Cheney, Saudi king discuss Iraq
US seeking to boost faith in war policy
TABUK, Saudi Arabia -- Vice President Dick Cheney traveled to Saudi Arabia yesterday to try to overcome Saudi skepticism over the US military strategy to secure Baghdad and over the leadership capabilities of Nouri al-Maliki, the Iraqi president.
Cheney met with King Abdullah at a royal palace in this northern city. The king, while considered an important US ally in the Arab world, increasingly has sent signals that he doubts the effectiveness of President Bush's troop buildup in Iraq.
Abdullah also has signaled that he sees Maliki as a weak leader with too many ties to pro-Iranian Shi'ite parties to be effective in reaching out to Iraq's Sunni minority. Saudi Arabia is predominantly Sunni Muslim.
Cheney was given a red-carpet arrival ceremony at the airport. At the palace, as he and the king exchanged pleasantries, Abdullah asked about the first President Bush. The elder Bush assembled a broad international coalition, including Saudi Arabia, to confront Saddam Hussein's Iraq in the 1991 Gulf War.
Cheney, Bush's defense secretary, said the former president was doing well. "He's still willing to jump out of airplanes," Cheney said.
For his 80th birthday, Bush made a 13,000-foot tandem parachute jump over his presidential library in Texas in 2004; the 41st president, now 82, jumped alone on his 75th birthday. "I did not want to do it when I was 60 and he's done it twice now," the 66-year-old Cheney said.
Cheney is touring Saudi Arabia and the smaller Gulf states in an attempt to win wider support for ethnic reconciliation in Iraq and to counter efforts by Iran to spread its influence in the region.

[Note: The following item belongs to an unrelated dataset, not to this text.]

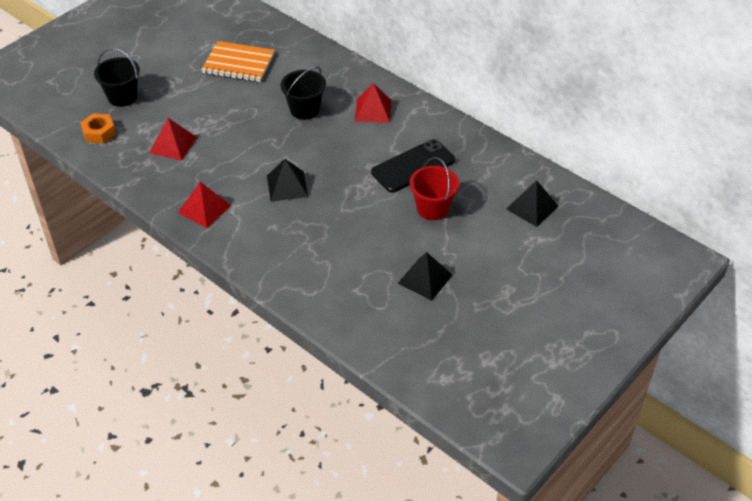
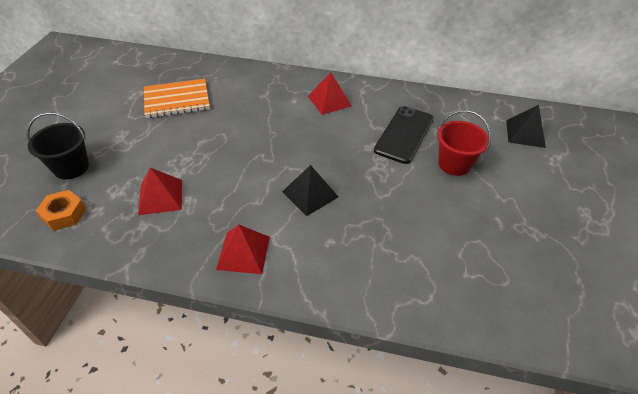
camera: 30 degrees left, 0 degrees up
(305, 109) = (270, 119): black bucket -> none
(425, 279) = (513, 233): black pyramid -> none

After a four-hour meeting with the king that included dinner, Cheney headed for Aqaba, Jordan, to spend the evening before meetings today. He was expected to visit Egypt later on a weeklong trip that began in Iraq.
Earlier yesterday, Cheney urged greater support for US policies in Iraq when he held meetings in Abu Dhabi with leaders of the United Arab Emirates.
A senior Bush administration official traveling with Cheney said afterward that the Emirates' president, Sheik Khalifa bin Zayed Al Nahyan, pledged to do as much as possible to support the struggling Iraqi government.
Iran also was a major focus of the meeting, according to the official, who spoke on condition of anonymity because he was not authorized to speak publicly.
The Emirates' leaders, the official said, were keenly aware of Iran, a large neighbor less than 100 miles away and a $20 billion a year trading partner.
Iran's president, Mahmoud Ahmadinejad, who was scheduled to visit the Emirates on Sunday, is trying to persuade the Gulf states to drop their military alliances with Washington.
Cheney's mission to Saudi Arabia included an effort to smooth over recent divisions between the kingdom and the United States.
Saudi Arabia has taken an aggressive leadership role in efforts to quiet Mideast troubles. In a possible attempt to gain more credibility in the region, Abdullah recently has challenged the US military presence in Iraq, calling it an "illegal foreign occupation."
The king refused to see Maliki when the Iraqi prime minister toured Arab countries late last month.
Cheney went to Saudi Arabia last November for meetings, requested by the king, that are still shrouded in secrecy.
Reports at the time suggested the two discussed what role Saudi Arabia might play in reaching out to Iraq's Sunni minority as conditions in that country deteriorate.
This time, the king did not request the meeting. Cheney was sent to the region by Bush. Easing Saudi concerns was the main reason for the vice president's trip, US and Arab officials say.
The Saudis have been increasingly concerned with reports that Maliki's government favors Shi'ite officials in government ministries and Shi'ite commanders in the Iraqi military -- at the expense of qualified Sunnis whose inclusion would help foster reconciliation, Arab officials said.
Although top Saudi royals have long-standing ties to the Bush family, the deepening divide over Iraq reflects Saudi disillusionment with the Bush administration, according to Arab officials, even as the two countries reaffirm their strong economic and security ties.
The Central Command's chief, Admiral William Fallon, and State Department Iraq coordinator David Satterfield were both rebuffed in appeals to the king during trips to Riyadh last month.
In testimony to the Senate Armed Services Committee earlier this month, Fallon said the king told him "several times" during their April 1 discussion that US policies "had not been correct, in his view."